> Extrait:
Élise Freinet écrit à propos de l’Art Enfantin :
« Rien ne périra de ce qui fut semé. »
Elle a raison : l’École Moderne a pleinement réussi sur le plan de l’expression artistique, et ses expositions, surtout celle de Coursegoules, en apportent une éclatante confirmation. Ça y est, nous avons atteint le palier : nous ne pouvons plus redescendre. Nous devons continuer dans cette voie qui fut si riche en résultats. Mais nous devons aussi appliquer les mêmes principes aux autres domaines : au chant, aux sciences, au travail manuel, à l’éducation physique... et nous obtiendrons d’aussi beaux résultats. Oui, avant même de commencer, nous pouvons affirmer : nous réussirons. Nous avons forgé un levier, il ne reste plus qu’à l’appliquer aux différents points d’appui de l’éducation.

> Consignes:
[1] Répondez aux questions suivantes d'après l'extrait.
(a) Quelle phrase d'Élise Freinet à propos de l'Art Enfantin l'extrait cite-t-il ?
(b) Quelle exposition l'extrait présente-t-il comme apportant une éclatante confirmation ?
(c) À quels autres domaines faut-il appliquer les mêmes principes ?
[2] Recopiez fidèlement le passage de l'extrait qui va de « Elle a raison » jusqu'à « d’appui de l’éducation. ».

> Données fournies:
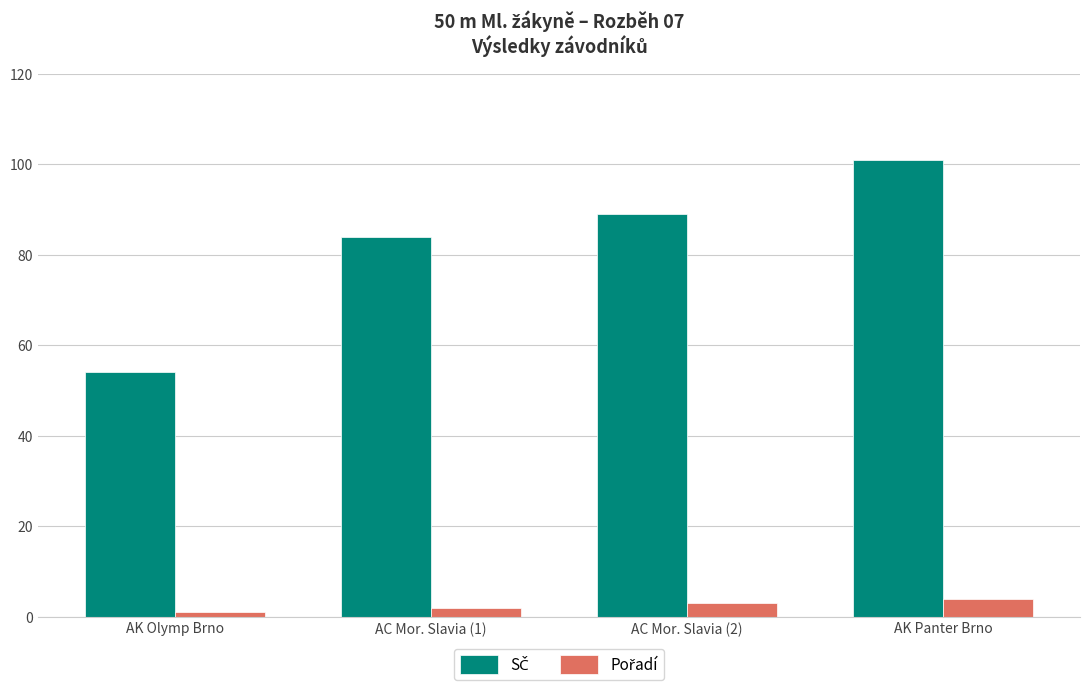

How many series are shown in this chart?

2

---

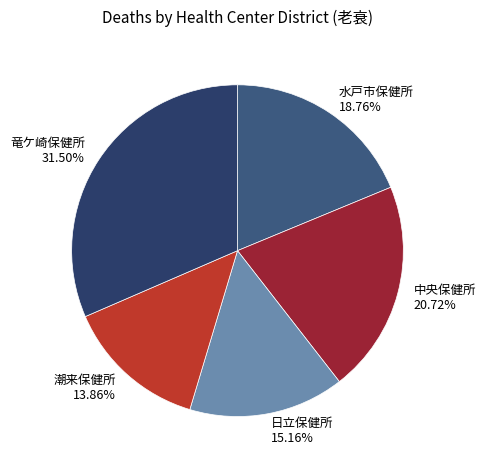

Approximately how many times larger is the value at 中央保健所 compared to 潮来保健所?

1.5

> Réponses numérotées:
[1]
(a) « Rien ne périra de ce qui fut semé. »
(b) L'exposition de Coursegoules.
(c) Au chant, aux sciences, au travail manuel et à l'éducation physique.

[2]
Elle a raison : l’École Moderne a pleinement réussi sur le plan de l’expression artistique, et ses expositions, surtout celle de Coursegoules, en apportent une éclatante confirmation. Ça y est, nous avons atteint le palier : nous ne pouvons plus redescendre. Nous devons continuer dans cette voie qui fut si riche en résultats. Mais nous devons aussi appliquer les mêmes principes aux autres domaines : au chant, aux sciences, au travail manuel, à l’éducation physique... et nous obtiendrons d’aussi beaux résultats. Oui, avant même de commencer, nous pouvons affirmer : nous réussirons. Nous avons forgé un levier, il ne reste plus qu’à l’appliquer aux différents points d’appui de l’éducation.